Page last updated at 12:27 GMT, Wednesday, 26 November 2008

Spam on rise after brief reprieve

Generic spam message
Over 90% of email is spam

In the world of spam, what goes down must come up.

Two weeks after the shutdown of web hosting firm McColo, which saw a two-thirds drop in spam worldwide, spam numbers are creeping up again.

Industry experts disagree on the degree to which spam has returned, but most say that prior levels will soon be reached.

Some 450,000 infected computers have been spotted trying to connect to the largest of the networks McColo hosted.

Messaging security firm IronPort Systems reckons that for now, spam remains at a level below half that prior to the McColo shutdown, whereas MessageLabs sees the level at about two-thirds.

In any case, spam is on the rise again.

McColo served as host to a number of "command and control" centres for botnets, networks of infected computers called bots that send spam and engage in other malicious activities.

With the shutdown of McColo, these botnets have been left without a centralised command, and the botnets' owners will be on the hunt for new hosts and bandwidth.

Phoning home

But the bots will remain infected with the malware that recruited them, and may soon be recruited anew.

Internet security firm FireEye has spotted some 450,000 infected computers from the Srizbi botnet - alleged to account for as much as half of all the spam on Earth - trying to "phone home" and reach their command and control servers.
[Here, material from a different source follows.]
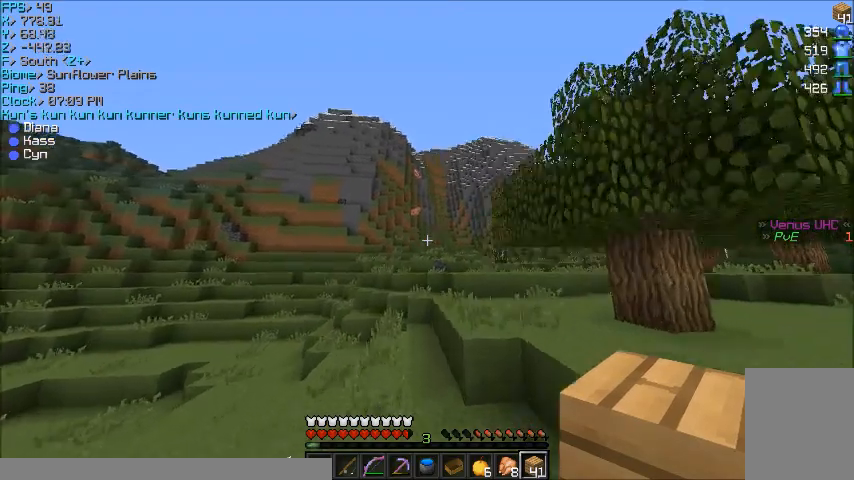
{"keys": ["w"], "mouse": [], "events": []}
According to an ongoing investigation by the Washington Post, who initiated the McColo shutdown, the Srizbi bots have been programmed with a mathematical formula that in the event of a shutdown generate a random but unique web address to check for updates.

That suggests that as soon as Srizbi's owners find a new web hosting firm, they need only set up a site at that unique address and the botnet will be fully functional again.

And MessageLabs reports that another large botnet called Cutwail, unaffected by the McColo shutdown, has increased its efforts in response to the "spam vacuum" of recent weeks.

In combination with the typical spam cycle that sees rises around the Christmas season, it would seem that the scourge of spam will return to its former strengths soon.